Paris. Amélie (Audrey Tautou) hat eine sehr trostlose Kindheit: ihre Eltern gehen nicht auf das Mädchen ein, und obwohl sie wie jedes Kind gerne in den Arm genommen werden möchte, geschieht dies nur bei der wöchentlichen Gesundheitsvisite durch den verstockten Vater – der wegen ihres starken Herzklopfens während der ungewohnten Intimität davon ausgeht, dass sie einen Herzfehler haben muss. Amélie darf also nicht die Schule besuchen und wächst völlig isoliert auf. Was bleibt ihr da anderes übrig, als sich eine Phantasiewelt zu schaffen? Auch nach ihrem Auszug aus dem elterlichen Haus bleibt sie innerlich alleine und wahrt, obgleich sie in einem Bistro arbeitet, Abstand zu ihren Mitmenschen. Als sie eines Tages zufällig eine kleine Schatzkiste eines Jungen findet, der diese vor über 40 Jahren in ihrem Badezimmer hinter einer Fliese versteckt hat, und es Amélie nach vielen Mühen auch noch gelingt, das Leben dieses Mannes durch die Konfrontation mit seiner Jugend zu verändern, beschließt sie, sich ab nun in das Leben anderer Menschen einzumischen und mit ihrer zauberhaften Welt die Tristesse um sie herum zu beeinflussen. Sie lässt jahrzehntelang verschollene Briefe wieder auftauchen, rächt den armen, gedemütigten Helfer des Gemüsehändlers und schickt den Gartenzwerg ihres Vaters stellvertretend für ihn in den Urlaub. Doch als ihr jemand begegnet, der ihr in vielerlei Hinsicht wie aus dem Gesicht geschnitten scheint, wird plötzlich ihre Welt durcheinander gebracht und sie muss feststellen, dass sie ihrem Glück selbst im Weg steht. Da bleibt ihr nur noch eine Möglichkeit: den Mann aus Glas um Rat zu fragen und das Rätsel um das ausdrucklose Phantom zu lösen…

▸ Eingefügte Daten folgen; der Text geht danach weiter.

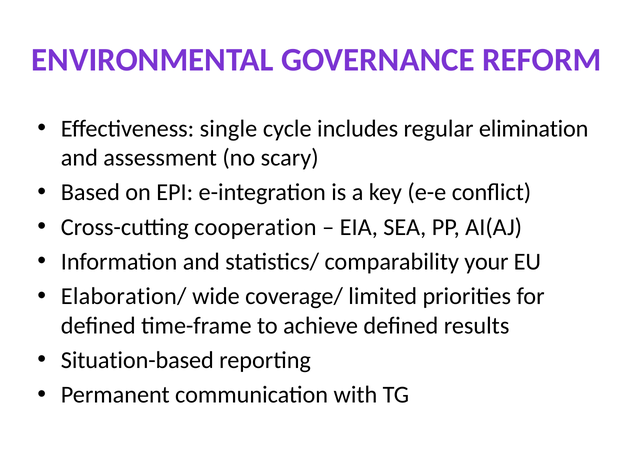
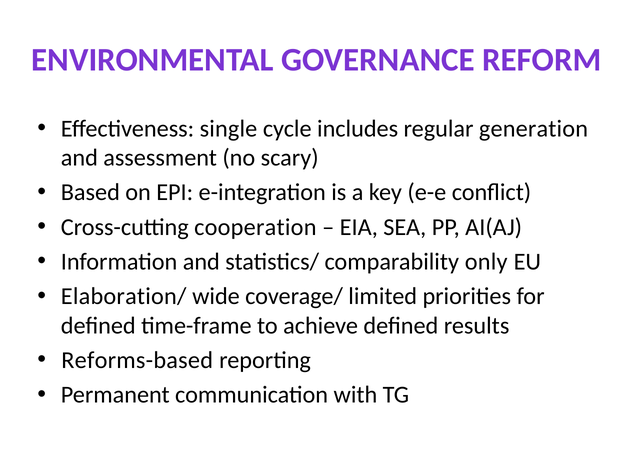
elimination: elimination -> generation
your: your -> only
Situation-based: Situation-based -> Reforms-based
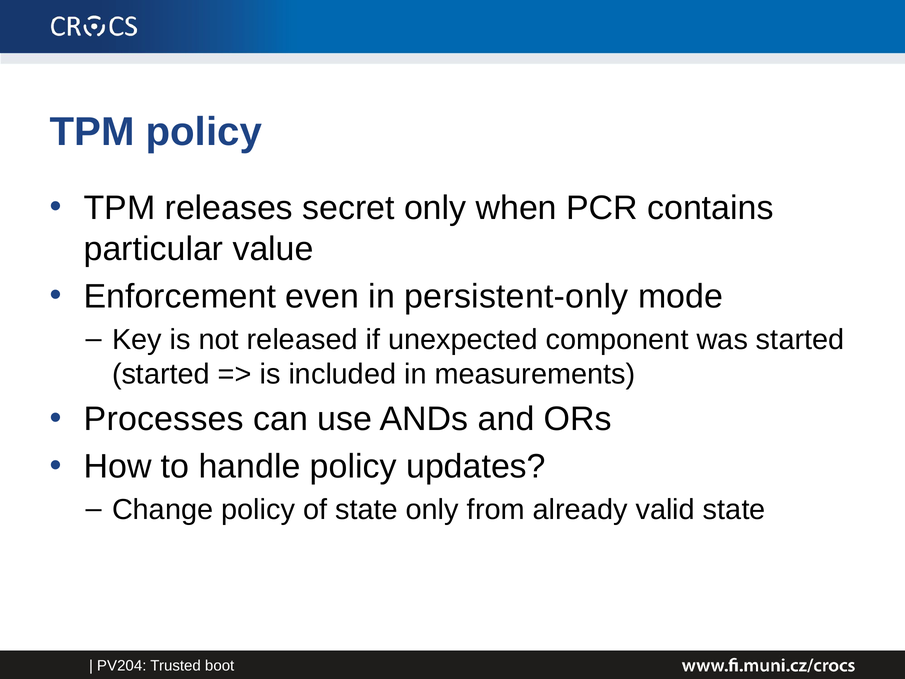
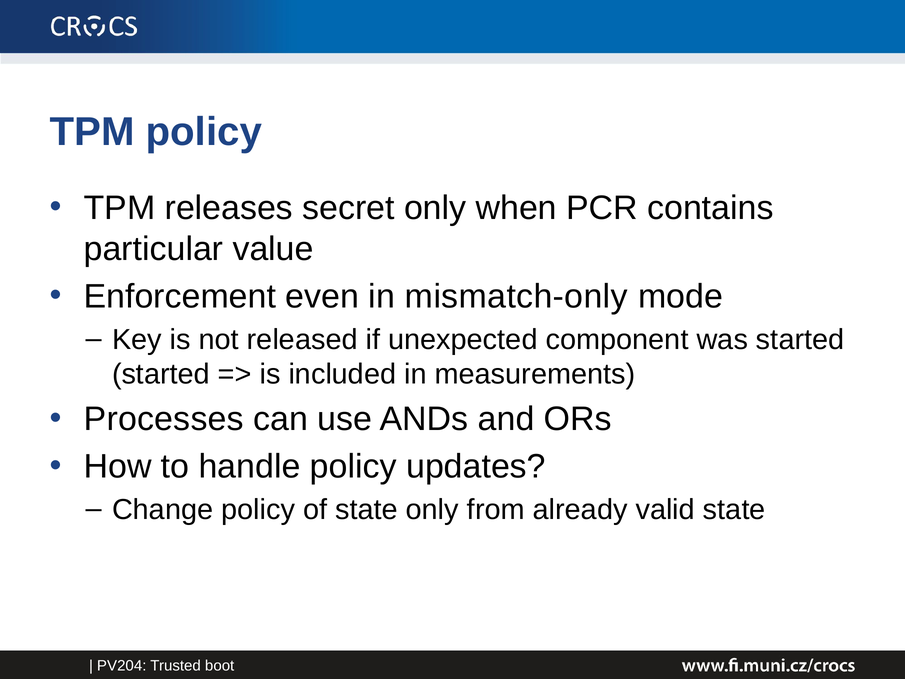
persistent-only: persistent-only -> mismatch-only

Amélie träumt lieber ihr Leben und malt sich aus, was passieren könnte.

Jean-Pierre Jeunet schafft es auch in Die fabelhafte Welt der Amélie, alle Sinne zu berühren und den Zuschauer in eine farbenprächtige Welt hineinzuziehen, die dieser nur zu gut zu kennen scheint. Oder wer liebt es nicht, große Teile von Tapeten abzureißen, Luftpolsterfolie zu zerdrücken und Steinchen über die Wasseroberfläche springen zu lassen? Amélie, einfach im wahrsten Sinne des Wortes fabelhaft gespielt von Audrey Tautou, führt uns mit spielerischer Leichtigkeit zurück an den Punkt, an dem wir vergessen haben, wie schön gerade die kleinen Dinge unser Leben gestalten können, ohne dabei den Bezug zur Realität zu verlieren. Schließlich handelt es sich immer noch um ein Großstadtmärchen, das zwar viel Humor, aber auch nicht ganz untragische Wendungen erfährt – und am Ende die Erkenntnis mit sich bringt, dass auch ein Problem, wie alles in der Welt, eine ganz unbewusste Sache sein kann.

Die Charaktere selbst sind wahrlich meisterhaft ausgespielt. Ganz gleich, ob es sich um die neurotische Hypochonder, den widerlichen Gemüsehändler, die verlassene Hausmeisterin oder den vereinsamten Mann aus Glas handelt. Viele neue, in dieser Art noch nicht da gewesene Ideen an Bildlichkeit wurden verwirklicht und machen Die fabelhafte Welt der Amélie einzigartig. Die Filmmusik ist auch ausgesprochen passend gewählt und schon fast den Kauf des Soundtracks wert. Ein Film, der französisches Lebensgefühl ins Wohnzimmer zaubert!

Die DVD selbst enthält außer der Scheibe mit dem Hauptfilm leider kein Booklet – bei einem so phantasievollen Streifen ist das ein absolutes Muss! Auch die Extras halten sich sehr in Grenzen. Außer den Trailern und ein wenig anderer Filmwerbung sucht der Zuschauer vergeblich nach zusätzlichen Szenen oder einem Kommentar des Regisseurs oder Ähnlichem. Sehr schade!

Fazit: Sehenswerte, bildgewaltige Komödie mit Tiefgang und Humor – in jedem Fall einen zweiten Blick wert! Aufgrund der mageren DVD-Ausstattung 8 von 10 Punkten.


Schon früh liebt Amélie die unscheinbaren Dinge.

Beratung findet sie auch in ihrer sprechenden Nachttischlampe.

DVD-Features:

Sprachen: Deutsch, Französisch
Untertitel: Deutsch, Französisch; Deutsche Untertitel für Gehörlose
Tonformat: Dolby Digital 5.1
Bildformat: 16:9
Extras: deutscher Trailer, französischer Trailer, Filmwerbung

Sventja Franzen, 30. Juni 2007. Bilder: Universal.